Waktu itu tengah malam. Aku dan Rosy pulang dari cafe tempat kerja. Kami boncengan motor melewati jalanan yang sepi. Tiba-tiba dari belakang ada mobil box (atau mobil biasa ya aku lupa duh) menyuarakan klakson berulang dan keras. Tak puas dengan kami yang minggir mereka lanjut meneriaki kami. Sontak Rosy marah dan berteriak pada mereka. Aku lupa pisuhan apa yang ia lontarkan, tapi yang kuingat dia emosi betul waktu itu. Kalau sudah seperti itu, aku diam saja. Ikut merasakan emosinya sembari deg-degan.
 
Rosy adalah perempuan paling pemberani sekaligus cengeng yang pernah kukenal. Masih kuingat betul saat itu Kongres PPMI terakhir kami di Surakarta. Seperti Kongres sebelumnya dibutuhkan sosok-sosok vokal yang bisa melancarkan prosesi sidang untuk menyuarakan usulan dari masing-masing kota. PPMI Jember waktu itu sedang mengalami kekosongan Sekjend. Sementara yang berangkat kebanyakan anak-anak baru. Waktu itu diputuskan sidang komisi. Saya dan beberapa teman kebagian ikut komisi bersama Rosy. Sisanya masuk di timnya Amin. Beberapa kali saat memberikan usulan selalu saja usulan Rosy dipatahkan mentah-mentah. Rosy menangis. Kami membantu pun rupanya masih kurang kuat. Entah bagaimana ceritanya suara perempuan tak punya banyak kekuatan di forum itu. Rosy, salah satu yang cukup berani. 

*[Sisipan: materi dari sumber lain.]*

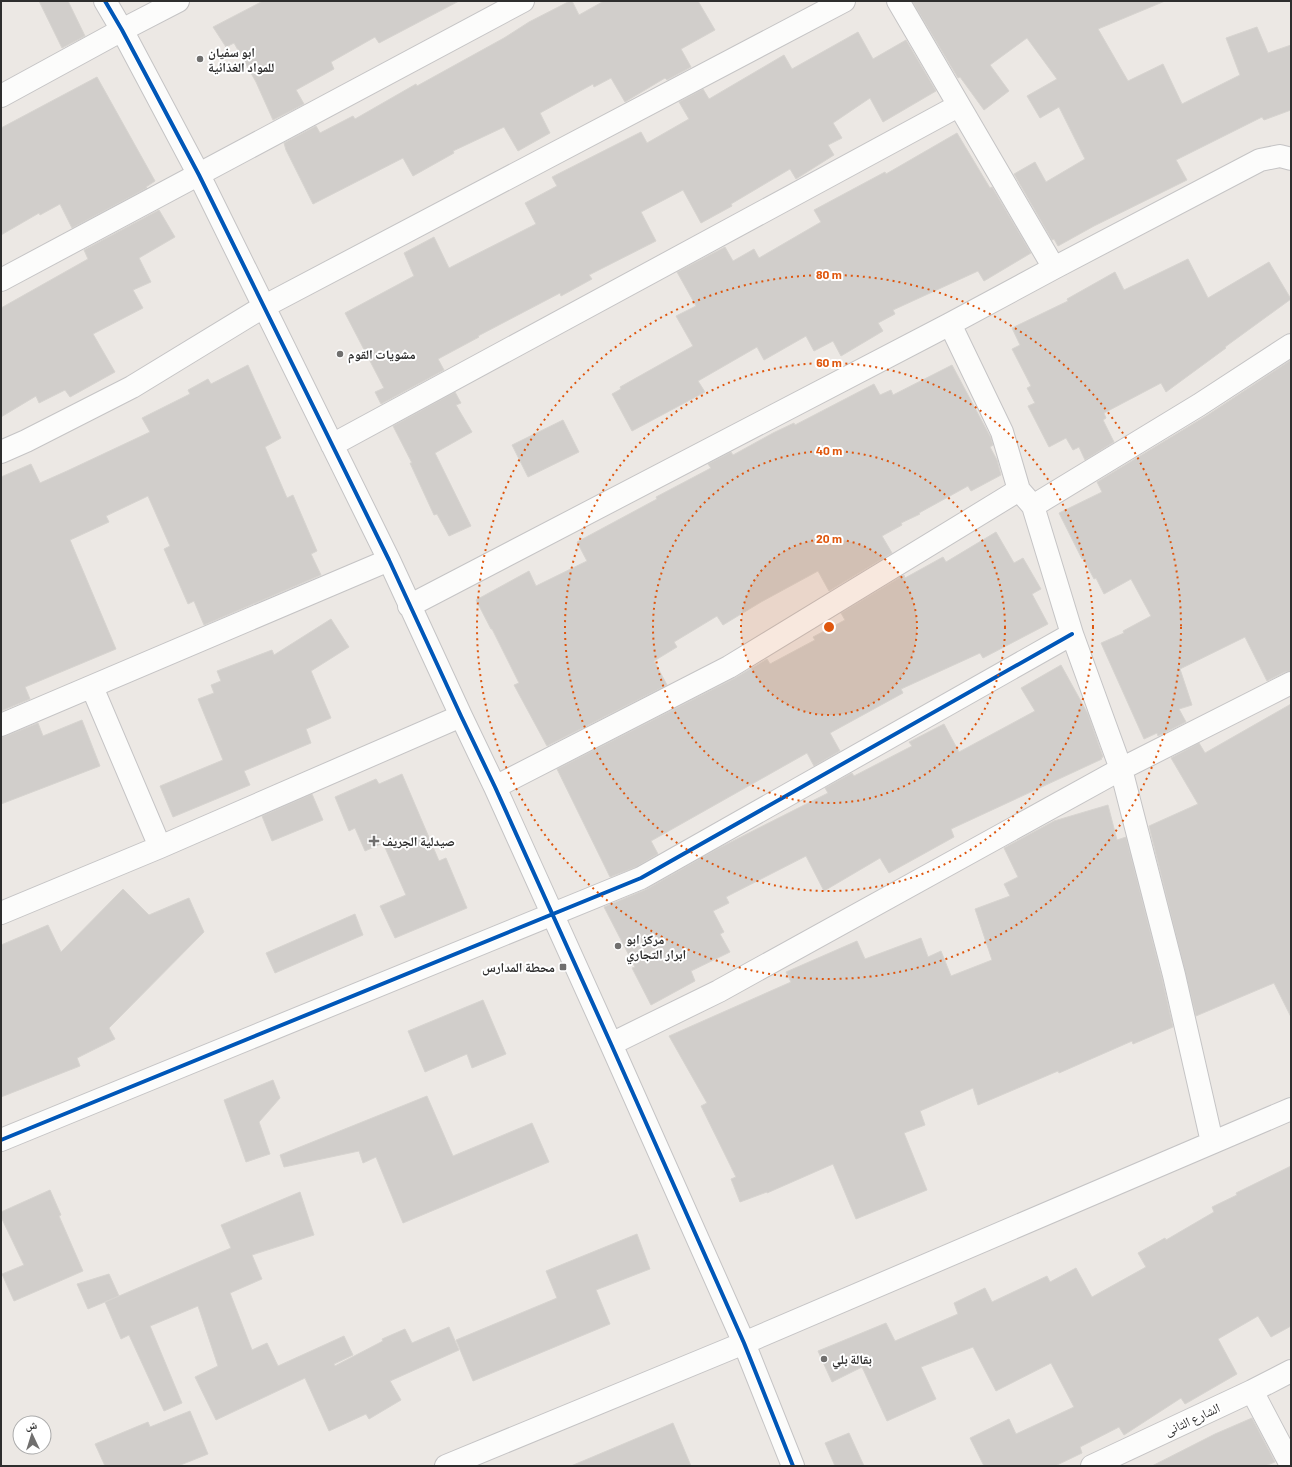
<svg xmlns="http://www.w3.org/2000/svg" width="1292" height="1467" font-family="Barlow,'Noto Naskh Arabic',sans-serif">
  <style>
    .building { fill: #d1cecb; stroke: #d7d4d0 }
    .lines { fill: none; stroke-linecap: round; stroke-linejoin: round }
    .minor-casing { stroke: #c5c4c5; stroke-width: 24 }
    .minor { stroke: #fcfcfb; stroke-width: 22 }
    .cycleway-casing { stroke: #fff; stroke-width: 6 }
    .cycleway { stroke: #0057b8; stroke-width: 4 }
    .ring { fill: none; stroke: #df570e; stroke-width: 2; stroke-dasharray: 2 4 }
    .poi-dot { fill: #706f6e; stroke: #fff; stroke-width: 1.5 }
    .labels { text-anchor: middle; stroke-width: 4; stroke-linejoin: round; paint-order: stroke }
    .poi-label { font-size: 13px; font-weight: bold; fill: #2e2e2e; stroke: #fff; text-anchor: start }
    .street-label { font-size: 13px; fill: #2e2e2e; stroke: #fff }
    .centre { fill: #df570e; stroke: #fff; stroke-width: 2 }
    .ring-label { font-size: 12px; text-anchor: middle; font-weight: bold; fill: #df570e; stroke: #fff; stroke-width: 4; stroke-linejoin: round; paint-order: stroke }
  </style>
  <rect width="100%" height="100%" fill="#ece8e4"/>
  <path class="building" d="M39 1H68L85 36 62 48Z
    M263 1H459L379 43 375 37 331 62 334 69 296 90 304 104 273 120 256 82 234 43 226 47 213 27Z
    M570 1H572L579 15 604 1H698L715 30 681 49 691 67 667 80 665 78 625 102 611 78 594 87 593 84 540 113 550 133 518 151 504 127 453 151 454 153 413 176 403 158 313 204 286 150 284 143 316 126 320 133 353 116 355 119 416 84 417 86 504 38 529 22Z
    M912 1H1165L1098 29 1128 81 1163 64 1182 104 1240 75 1226 38 1257 27 1268 53 1291 45V110L1264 120 1262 117 1176 160 1187 180 1094 226 1058 246 1054 239 1052 240 1014 174 1035 162 1046 182 1085 159 1059 107 1040 118 1027 96 1057 79 1027 38 990 65 1009 91 984 110 960 77 958 78Z
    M858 32 873 59 906 40 936 91 883 122 870 98 833 123 842 138 828 145 834 155 796 179 790 169 731 204 732 206 701 223 683 190 641 212 656 241 589 275 592 279 561 296 560 293 478 336 479 337 438 359 444 370 381 404 375 392 384 388 345 313 414 276 404 253 434 237 449 268 536 224 525 203 557 186 552 177 641 132 647 143 689 119 679 102 703 89 709 99 784 55 792 69Z
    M97 77 155 181 146 187 147 188 72 228 60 204 40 215 39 213 1 235V128Z
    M957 133 990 188 992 187 1031 253 984 281 978 271 893 310 895 314 878 323 883 331 841 356 833 341 814 351 806 336 764 360 757 347 698 381 705 392 632 431 612 394 621 389 620 387 693 346 676 316 696 306 677 272 725 247 733 261 754 249 759 258 821 222 814 210 885 172 886 174Z
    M159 210 175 237 139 258 151 282 133 290 143 308 93 334 115 372 70 397 65 390 39 403 36 396 1 417V308L88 259 84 250Z
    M1188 259 1208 298 1269 262 1291 299 1225 347 1226 348 1166 392 1161 383 1104 413 1106 418 1103 420 1114 442 1085 460 1079 447 1073 450 1066 438 1049 447 1028 406 1035 403 1027 388 1031 386 1012 349 1020 345 1012 328 1068 301 1067 299 1115 272 1124 290Z
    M1291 360V671L1285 672 1267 681 1245 637 1180 669 1192 705 1179 709 1186 722 1158 736 1157 733 1144 739 1101 643 1124 633 1123 631 1151 616 1131 579 1104 594 1096 578 1094 579 1083 558 1082 559 1059 513 1102 492 1097 482 1206 416Z
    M248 365 281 438 265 447 287 498 293 495 317 551 311 554 321 575 204 625 194 601 188 604 164 549 170 546 148 496 106 516 109 522 70 540 116 649 25 687 30 699 1 711V477L31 464 40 483 67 471 150 432 142 418 190 394 188 390 208 379 211 384Z
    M952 365 991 438 993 445 990 447 997 460 1001 475 971 491 968 486 919 513 920 514 901 523 902 525 882 536 892 553 829 591 818 571 761 602 723 625 717 616 674 642 677 647 654 661 667 685 547 746 514 685 519 683 492 629H491L476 600 529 571 536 586 587 561 577 542 657 499 656 497 711 468 708 464 731 452 733 455 773 433 794 423 795 425 874 384 880 395 891 390 893 395Z
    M455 392 461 403 456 405 472 432 435 453 471 526 449 536 437 514 434 515 410 463H412L393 426Z
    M563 420 579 452 528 477 512 445Z
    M996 532 1014 563 1023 558 1041 589 1032 594 1048 624 983 658 980 653 901 689 903 693 830 733 840 751 814 766 807 753 651 841 658 854 636 867 610 877 557 769 735 678 767 659 770 664 815 640 813 637 845 620 841 613 904 575 905 578 943 557 946 562Z
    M331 619 349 647 311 671 331 718 306 729 311 743 244 771 250 785 173 817 160 786 223 760 198 699 214 693 211 685 221 681 217 671 272 650 274 655Z
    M1061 665 1088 714 1103 757 1101 758 1102 759 951 829 954 837 889 873 880 858 824 891 806 856 726 897 729 903 713 911 724 932 720 934 730 952 691 971 695 981 651 1005 632 968 635 967 604 907 647 889 717 849 828 793 825 788 852 773 854 776 912 746 909 742 944 724 959 752 1035 711 1021 688Z
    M1291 704V1017L1274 983 1196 1016 1149 826 1198 804 1171 758 1199 743 1205 753Z
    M82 720 100 766 1 804V737L6 736 38 723 43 736Z
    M402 774 439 861 446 858 467 908 395 938 380 906 406 895 383 843 365 851 355 828 349 831 335 797 376 779 379 784Z
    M312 794 323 820 272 841 262 816Z
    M1108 805 1117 840 1126 837 1162 978 1173 1027 1133 1044 1132 1041 1059 1073 1058 1071 978 1105 973 1088 920 1111 925 1125 904 1133 927 1190 856 1219 833 1164 767 1193V1192L740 1202 731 1179 736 1177 701 1106 707 1103 669 1036 791 982 786 972 857 941 865 959 921 938 928 957 941 951 951 976 992 960 975 909 1010 896 1004 884 1018 877 1004 848 1054 821Z
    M123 889 149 915 189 898 204 932 109 1028 115 1039 77 1058 80 1066 1 1097V945L48 925 61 952Z
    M355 914 363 935 275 973 266 953Z
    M483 1000 506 1054 472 1068 467 1054 425 1072 408 1031Z
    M273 1080 280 1098 259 1122 270 1154 246 1162 224 1100Z
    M427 1096 453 1156 532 1123 549 1162 403 1223 376 1157 363 1163 359 1151 284 1167 280 1155Z
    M1291 1166V1326L1271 1337 1258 1316 1218 1339 1237 1374 1185 1404 1181 1398 1124 1435 1119 1427 1080 1447 1082 1453 1055 1466H984L970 1438 1009 1419 1016 1434 1074 1407 1051 1363 996 1391 973 1347 921 1367 936 1399 887 1421 862 1367 832 1382 818 1351 886 1323 895 1341 958 1314 954 1303 985 1288 992 1302 1047 1276 1050 1282 1076 1268 1092 1297 1146 1267 1138 1253 1165 1238 1166 1240 1214 1212 1212 1207 1237 1195 1236 1193Z
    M50 1190 61 1215 59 1216 83 1271 14 1301 2 1274 24 1265 1 1217V1212Z
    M300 1192 314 1235 252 1255 262 1279 230 1293 252 1350 267 1343 278 1366 344 1336 353 1355 334 1364 335 1366 383 1341 382 1339 405 1329 412 1343 449 1327 459 1350 390 1381 401 1400 369 1419 366 1414 329 1431 305 1378 216 1420 195 1377 218 1366 198 1306 150 1326 182 1403 164 1411 129 1335 121 1339 105 1302 231 1248 221 1225Z
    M637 1234 650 1269 596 1290 610 1324 473 1381 456 1340 557 1298 546 1271Z
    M109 1274 119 1296 88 1309 77 1284Z
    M190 1411 208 1454 178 1466H105L95 1444 148 1422 150 1427Z
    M1252 1418 1275 1462 1265 1466H1152L1215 1434Z
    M673 1423 691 1466H571Z
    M849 1433 864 1466H835L825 1443Z"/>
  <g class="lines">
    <defs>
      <path id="minor" d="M105 1 122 30 199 175 389 560 461 716 495 787 611 1044 744 1343 793 1466
        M898 1 1054 268
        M1 96 122 30 178 1
        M1 280 523 1
        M950 324 1002 432 1019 490 1033 506 1072 634 1121 769 1174 975 1212 1142
        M332 445 958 106
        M1 452 26 441 132 387 263 307 844 1
        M1033 506 1199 405 1291 345
        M409 606 950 324 1054 268 1260 160 1280 156 1291 159
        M92 687 160 847
        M1 725 389 560
        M495 787 729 667 1019 490
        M1 913 160 847 461 716
        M611 1044 719 991 1121 769 1291 683
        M1 1140 641 878 1072 634
        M1252 1391 1291 1465
        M446 1466 744 1343 1291 1109
        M1092 1466 1252 1391 1291 1371"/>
    </defs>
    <use href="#minor" class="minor-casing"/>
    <use href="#minor" class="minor"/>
    <defs>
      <path id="cycleway" d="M105 1 122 30 199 175 389 560 461 716 495 787 611 1044 744 1343 793 1466
        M1 1140 641 878 1072 634"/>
    </defs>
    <use href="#cycleway" class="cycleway-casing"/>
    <use href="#cycleway" class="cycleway"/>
  </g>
  <circle cx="829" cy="627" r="88" fill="#df570e" fill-opacity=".12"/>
  <g class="ring">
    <circle cx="829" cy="627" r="88"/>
    <circle cx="829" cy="627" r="176"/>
    <circle cx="829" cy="627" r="264"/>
    <circle cx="829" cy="627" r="352"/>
  </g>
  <g class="poi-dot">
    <circle cx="200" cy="59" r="4"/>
    <circle cx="340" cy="354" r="4"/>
    <path d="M372 835h4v4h4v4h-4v4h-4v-4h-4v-4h4z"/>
    <circle cx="618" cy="946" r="4"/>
    <rect x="559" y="963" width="8" height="8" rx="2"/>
    <circle cx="824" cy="1359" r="4"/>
  </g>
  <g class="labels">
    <g class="poi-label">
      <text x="208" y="57">ابو سفيان<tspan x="208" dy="15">للمواد الغذائية</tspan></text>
      <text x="348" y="359">مشويات القوم</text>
      <text x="382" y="846">صيدلية الجريف</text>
      <text x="626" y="944">مركز ابو<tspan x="626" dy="15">ابرار التجاري</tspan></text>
      <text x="555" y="972" text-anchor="end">محطة المدارس</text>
      <text x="832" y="1364">بقالة بلي</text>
    </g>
    <g class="street-label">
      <text transform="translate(1192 1419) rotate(-25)" y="5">الشارع الثانى</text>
    </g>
  </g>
  <circle cx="829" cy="627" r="6" class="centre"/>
  <g class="ring-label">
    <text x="829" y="279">80 m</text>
    <text x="829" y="367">60 m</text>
    <text x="829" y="455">40 m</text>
    <text x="829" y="543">20 m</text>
  </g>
  <rect width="1292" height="1467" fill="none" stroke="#2e2e2e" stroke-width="4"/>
  <g transform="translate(32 1435) rotate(356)"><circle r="19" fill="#ffffff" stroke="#ababab"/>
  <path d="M0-3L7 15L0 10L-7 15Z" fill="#706f6e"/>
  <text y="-6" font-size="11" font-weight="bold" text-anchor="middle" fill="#2e2e2e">ش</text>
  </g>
</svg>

Sebelum memutuskan untuk tinggal di kontrakan AJI, aku sempat memikirkan banyak hal. Sebelumnya aku tak pernah bersedia sekamar dengan oranglain. Aku takut mereka terganggu jika aku sedang badmood atau saat aku sedang tak niat merapikan kamar. Tapi aku pikir kali ini Rosy berbeda. Dan mungkin sudah waktunya aku belajar berbagi kamar dengan orang lain. Jadilah kita seatap mulai hari itu.

Jika Rosy berpikir aku perempuan yang kuat menghadapinya aku rasa terlalu berlebihan. Aku termasuk orang yang sensitif. Sedari kecil ibu selalu bilang aku ini mudah tersinggung, mungkin ini jadinya aku menjudge diriku sendiri sensitif. Tapi saat digembleng di Tegalboto, aku diajarkan menghadapi Mas Agus yang dulunya kaku betul, Toni yang mulutnya nylekit, juga teman debat macam Nizzar yang keras kepala, atau Yudis yang pernah bikin Atul Nangis. Untung masih ada Sekli , Mas Bill dan Atul yang cukup netral mendinginkan kepala kami. Jadi setelah omongan nylekit masuk kuping, aku tak pernah menyimpannya lama-lama. Aneh, aku tak pernah dendam sama mereka. Mereka orang-orang jujur yang sudah seperti keluarga sendiri (huekkk). Sekasar apa pun. Itu jadi bekal yang kugunakan untuk menghadapi Rosy. Ditambah aku sudah menghadapi kekerasan verbal sejak kecil.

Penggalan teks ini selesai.